• **TASK STATEMENT**
Extend the preliminary comments on the Kyrgyz draft constitutions, picking up after their last sentence.

• **TEXT EXTRACT**
........

Opinion no. 383/2006

Restricted
CDL(2006)066 Engl. only

 

 

 

 

EUROPEAN COMMISSION FOR DEMOCRACY THROUGH LAW

(VENICE COMMISSION)

 

 

 

PRELIMINARY COMMENTS

ON THREE DRAFTS

FOR A REVISED CONSTITUTION

OF THE KYRGYZ REPUBLIC

 

 

by

 

Ms A. NUSSBERGER (Substitute member, Germany)

Mr A. FOGELKLOU (Expert, Sweden)

 

 

 

 

Introduction

 

These preliminary comments were prepared by Ms Angelika Nussberger (Germany) and Mr Anders Fogelklou (Sweden) on behalf of the Venice Commission following a request for comments from the Presidential Administration of the Kyrgyz Republic through the OSCE Centre Bishkek.

 

The comments were prepared under great time pressure and have to be regarded as preliminary. A more thorough scientific analysis of the texts would be desirable. However, these preliminary comments should already be useful to the Kyrgyz authorities when deciding on the further steps to be taken with respect to constitutional reform.

 

 

I) Comments on common provisions in all three drafts

 

1) Human rights and freedoms

 

It is clearly set out that the death penalty is abolished. That mirrors the European standard and is to be welcomed. It is a clear step in the right direction compared to Art. 18 of the present Constitution.

 

The sections of the draft constitution dealing with human rights have not been thoroughly analysed. In general, all three drafts are however a clear step forward with respect to the existing Constitution. Still some provisions are worth commenting upon.

 

In the light of internationally accepted human rights and freedoms the following provisions might cause problems:

 

Ø      General prohibition of political parties on the basis of religion (Art. 8 No. 5)

Ø      General prohibition of political aims of religious communities (Art. 8 No. 5)

Ø      Prohibition of all activities of foreign political parties, civil and religious organisations and their representatives and departments to pursue political aims (Art. 8 No. 5)

 

The notion “political aims” (“političeskie celi”) is very broad and can easily be misused. Under the European Convention on Human Rights (Art 11) restrictions of the freedom of assembly and association are only possible if they are “necessary in a democratic society in the interests of national security or public safety, for the prevention of disorder or crime, for the protection of health or morals or for the protection of the rights and freedoms of others.”  The provisions in the draft constitutions go much further. If interpreted in a broad sense, they might render the work of foreign non-governmental organisations in Kyrgyzstan impossible.

 

  • Prohibition of any restriction of the freedom of expression and the freedom of press (Art. 37 No. 5 Mixed Constitution, Art. 36 No. 5 Parliamentary Constitution)

 

The exclusion of any sort of restriction of the freedom of expression and the freedom of press goes very far and is probably not realistic as certain restrictions are necessary for the safeguard of national security and for the protection of the rights and reputation of other persons.

........

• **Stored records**

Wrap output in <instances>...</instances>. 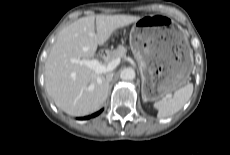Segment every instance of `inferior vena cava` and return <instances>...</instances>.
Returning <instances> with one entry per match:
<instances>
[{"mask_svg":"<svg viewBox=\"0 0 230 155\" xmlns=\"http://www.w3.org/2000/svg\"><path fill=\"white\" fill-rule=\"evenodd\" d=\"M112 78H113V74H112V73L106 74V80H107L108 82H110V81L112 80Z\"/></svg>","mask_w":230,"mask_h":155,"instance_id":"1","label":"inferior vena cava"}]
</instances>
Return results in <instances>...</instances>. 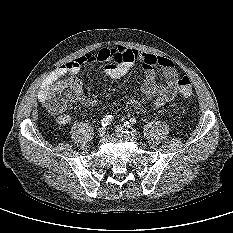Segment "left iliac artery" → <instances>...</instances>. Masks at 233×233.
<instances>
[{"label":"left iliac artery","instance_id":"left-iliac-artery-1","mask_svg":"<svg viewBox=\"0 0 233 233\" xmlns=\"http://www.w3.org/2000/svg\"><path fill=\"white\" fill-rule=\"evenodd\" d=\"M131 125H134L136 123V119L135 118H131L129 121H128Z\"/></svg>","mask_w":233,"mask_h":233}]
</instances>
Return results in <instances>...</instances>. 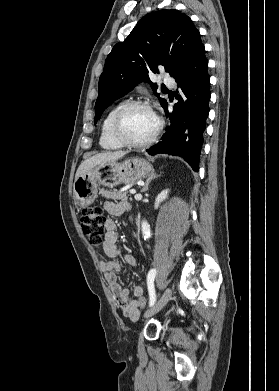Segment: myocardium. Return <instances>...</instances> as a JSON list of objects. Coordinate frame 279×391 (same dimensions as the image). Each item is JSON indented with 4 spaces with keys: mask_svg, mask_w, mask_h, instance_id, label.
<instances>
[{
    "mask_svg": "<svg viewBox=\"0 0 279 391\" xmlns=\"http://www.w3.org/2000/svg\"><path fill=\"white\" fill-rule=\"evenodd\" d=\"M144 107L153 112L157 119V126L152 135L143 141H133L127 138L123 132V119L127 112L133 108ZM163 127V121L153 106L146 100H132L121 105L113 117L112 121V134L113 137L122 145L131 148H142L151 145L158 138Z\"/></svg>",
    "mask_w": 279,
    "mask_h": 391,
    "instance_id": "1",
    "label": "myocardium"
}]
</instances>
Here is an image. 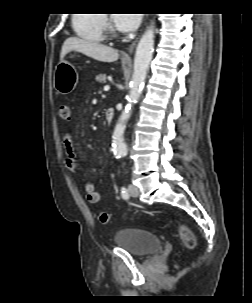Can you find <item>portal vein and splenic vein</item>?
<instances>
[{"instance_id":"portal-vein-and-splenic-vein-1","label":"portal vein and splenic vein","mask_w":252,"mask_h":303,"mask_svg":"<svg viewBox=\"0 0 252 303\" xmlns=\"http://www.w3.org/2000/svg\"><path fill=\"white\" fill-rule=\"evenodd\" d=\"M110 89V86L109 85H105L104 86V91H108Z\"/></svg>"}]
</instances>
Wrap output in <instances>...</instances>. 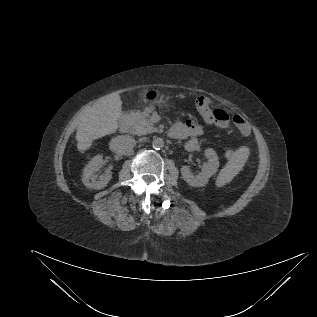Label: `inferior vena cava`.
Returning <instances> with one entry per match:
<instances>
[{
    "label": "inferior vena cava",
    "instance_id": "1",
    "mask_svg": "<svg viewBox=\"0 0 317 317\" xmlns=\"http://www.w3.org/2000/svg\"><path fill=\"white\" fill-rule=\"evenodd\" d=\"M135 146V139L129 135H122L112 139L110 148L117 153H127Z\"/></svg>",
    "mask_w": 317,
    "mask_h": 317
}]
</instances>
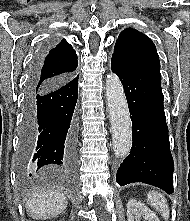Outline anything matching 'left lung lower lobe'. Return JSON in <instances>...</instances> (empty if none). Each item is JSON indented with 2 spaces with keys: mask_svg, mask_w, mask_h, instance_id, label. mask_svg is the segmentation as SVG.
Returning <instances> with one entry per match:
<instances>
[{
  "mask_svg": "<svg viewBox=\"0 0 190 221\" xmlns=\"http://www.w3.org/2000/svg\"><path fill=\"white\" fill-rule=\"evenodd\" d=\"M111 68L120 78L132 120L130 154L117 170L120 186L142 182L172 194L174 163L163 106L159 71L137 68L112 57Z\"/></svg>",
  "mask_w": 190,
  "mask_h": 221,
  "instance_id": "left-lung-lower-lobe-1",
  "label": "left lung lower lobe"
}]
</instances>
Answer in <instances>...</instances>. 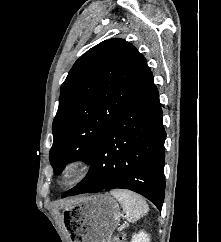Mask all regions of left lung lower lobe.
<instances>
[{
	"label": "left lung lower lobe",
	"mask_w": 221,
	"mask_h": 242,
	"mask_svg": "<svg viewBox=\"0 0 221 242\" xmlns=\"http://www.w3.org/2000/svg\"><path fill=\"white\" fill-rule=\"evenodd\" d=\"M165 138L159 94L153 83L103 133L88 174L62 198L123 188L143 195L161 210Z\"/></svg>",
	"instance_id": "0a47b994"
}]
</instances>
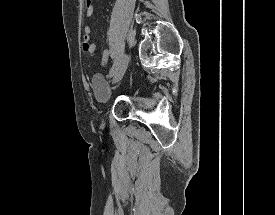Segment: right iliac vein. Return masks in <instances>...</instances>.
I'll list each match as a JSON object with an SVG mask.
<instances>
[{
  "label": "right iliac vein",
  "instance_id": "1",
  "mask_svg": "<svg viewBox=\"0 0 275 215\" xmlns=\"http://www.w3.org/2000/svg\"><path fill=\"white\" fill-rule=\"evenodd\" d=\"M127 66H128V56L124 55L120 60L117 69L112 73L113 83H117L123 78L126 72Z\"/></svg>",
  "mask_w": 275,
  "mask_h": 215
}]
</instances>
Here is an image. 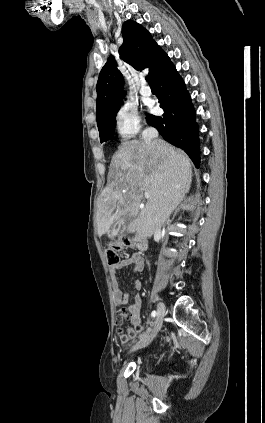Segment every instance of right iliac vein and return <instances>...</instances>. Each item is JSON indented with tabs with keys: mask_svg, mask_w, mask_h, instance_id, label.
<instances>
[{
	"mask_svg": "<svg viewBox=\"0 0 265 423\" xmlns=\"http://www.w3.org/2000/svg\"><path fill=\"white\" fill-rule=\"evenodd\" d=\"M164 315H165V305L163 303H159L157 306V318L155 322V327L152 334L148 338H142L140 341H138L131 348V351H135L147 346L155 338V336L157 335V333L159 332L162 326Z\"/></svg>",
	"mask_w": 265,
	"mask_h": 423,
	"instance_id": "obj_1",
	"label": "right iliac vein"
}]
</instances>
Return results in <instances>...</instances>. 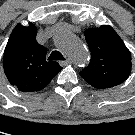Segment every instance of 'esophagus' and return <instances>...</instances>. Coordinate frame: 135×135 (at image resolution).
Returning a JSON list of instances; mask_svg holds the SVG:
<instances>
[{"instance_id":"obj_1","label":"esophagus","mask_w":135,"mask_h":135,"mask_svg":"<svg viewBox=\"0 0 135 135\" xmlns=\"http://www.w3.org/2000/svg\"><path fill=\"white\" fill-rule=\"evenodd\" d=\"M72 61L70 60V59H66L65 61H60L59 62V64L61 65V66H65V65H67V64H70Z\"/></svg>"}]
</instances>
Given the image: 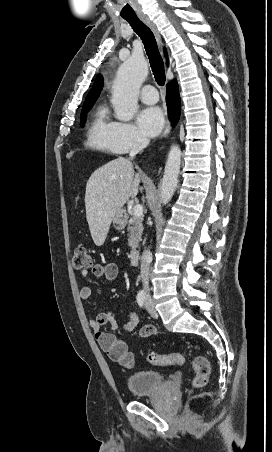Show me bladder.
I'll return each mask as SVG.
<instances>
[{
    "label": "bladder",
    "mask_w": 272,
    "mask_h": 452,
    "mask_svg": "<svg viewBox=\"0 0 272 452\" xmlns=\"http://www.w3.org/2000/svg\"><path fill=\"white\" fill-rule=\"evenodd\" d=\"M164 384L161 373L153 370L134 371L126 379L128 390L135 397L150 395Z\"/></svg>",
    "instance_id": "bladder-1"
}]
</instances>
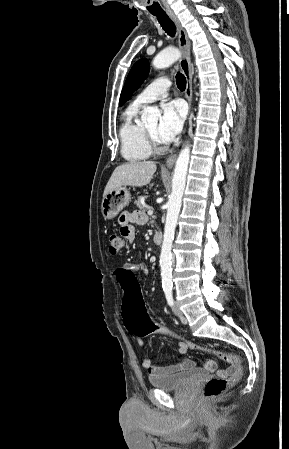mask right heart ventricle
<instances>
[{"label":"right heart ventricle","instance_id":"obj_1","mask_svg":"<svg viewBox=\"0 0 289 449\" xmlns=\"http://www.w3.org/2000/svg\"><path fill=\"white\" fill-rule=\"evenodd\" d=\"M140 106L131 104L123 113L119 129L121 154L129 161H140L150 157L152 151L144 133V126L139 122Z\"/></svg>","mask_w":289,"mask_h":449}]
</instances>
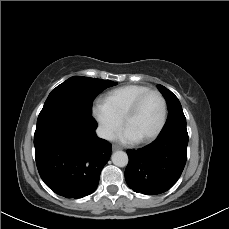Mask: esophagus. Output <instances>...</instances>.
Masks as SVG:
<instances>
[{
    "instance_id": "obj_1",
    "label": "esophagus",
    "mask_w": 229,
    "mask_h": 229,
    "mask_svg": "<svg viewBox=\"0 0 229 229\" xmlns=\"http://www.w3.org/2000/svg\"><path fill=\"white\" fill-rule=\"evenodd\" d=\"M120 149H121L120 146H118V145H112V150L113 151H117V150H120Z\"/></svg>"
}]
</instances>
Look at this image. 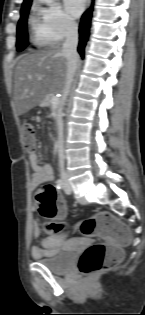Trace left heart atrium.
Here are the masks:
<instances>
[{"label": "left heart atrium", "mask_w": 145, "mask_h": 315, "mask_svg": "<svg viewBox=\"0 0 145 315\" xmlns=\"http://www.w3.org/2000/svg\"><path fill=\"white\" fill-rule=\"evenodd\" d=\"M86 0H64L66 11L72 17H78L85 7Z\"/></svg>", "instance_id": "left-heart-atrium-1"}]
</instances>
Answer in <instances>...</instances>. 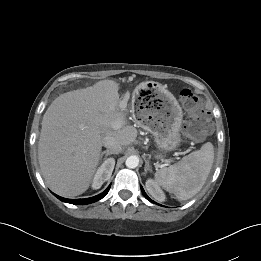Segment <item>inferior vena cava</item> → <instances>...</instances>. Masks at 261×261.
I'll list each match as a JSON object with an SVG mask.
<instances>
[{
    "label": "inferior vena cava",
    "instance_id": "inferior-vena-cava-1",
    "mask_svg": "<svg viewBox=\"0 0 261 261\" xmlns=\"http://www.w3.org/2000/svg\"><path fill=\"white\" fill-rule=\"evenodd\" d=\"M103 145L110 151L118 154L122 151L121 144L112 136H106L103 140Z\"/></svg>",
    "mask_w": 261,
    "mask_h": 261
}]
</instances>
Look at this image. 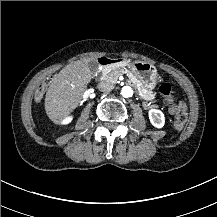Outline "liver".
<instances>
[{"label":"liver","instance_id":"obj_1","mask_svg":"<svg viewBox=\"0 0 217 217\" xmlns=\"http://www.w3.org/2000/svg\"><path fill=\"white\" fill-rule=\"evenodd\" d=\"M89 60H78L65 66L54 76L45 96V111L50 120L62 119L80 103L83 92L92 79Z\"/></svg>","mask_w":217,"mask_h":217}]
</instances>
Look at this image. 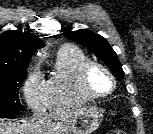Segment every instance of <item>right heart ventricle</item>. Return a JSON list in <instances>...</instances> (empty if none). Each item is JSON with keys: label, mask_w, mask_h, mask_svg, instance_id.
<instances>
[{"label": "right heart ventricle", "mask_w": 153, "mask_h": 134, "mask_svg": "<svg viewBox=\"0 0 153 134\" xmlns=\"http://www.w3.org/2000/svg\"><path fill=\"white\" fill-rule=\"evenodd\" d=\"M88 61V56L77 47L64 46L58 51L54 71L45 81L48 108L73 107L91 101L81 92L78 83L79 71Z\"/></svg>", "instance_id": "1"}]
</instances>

........

• **ANSWER TO THE EXERCISE**
 

In the drafts of the new Constitution there is a new section on an ombudsman for the control of the observance of human rights and freedoms. This is a new institution in Kyrgyzstan that can play a positive role in society.

 

2) Judiciary system and prokuratura

 

The regulation on the prokuratura is new and gives a constitutional basis to the “nadzor”-system. The detailed rules are delegated to the legislator. The nadzor-system might endanger the independence of the judiciary and the right to a fair trial (see the jurisprudence of the European Court on Human Rights). The regulation in the Constitution is too vague to predict how the system will function. In the June draft it was also vague, but still more concrete than now.

 

The independence of the judges is laid down in all the new drafts of the Constitution (Art. 56 Mixed Constitution, Art. 56 Presidential Constitution, Art. 52 Parliamentary Constitution). In general, all three drafts constitute clearly a step forward with respect to the present Constitution. Nevertheless, having regard to the details of the regulations, there remain some threats to the independence of judges.

 

Ø      Thus judges stay only in office “as long as their behaviour is irreproachable (“poka ich povedenie budet bezuprečnym”). They can be dismissed before the end of their term “only on grounds that are laid down in a constitutional law as well as in the case of a violation of the ethical codex”.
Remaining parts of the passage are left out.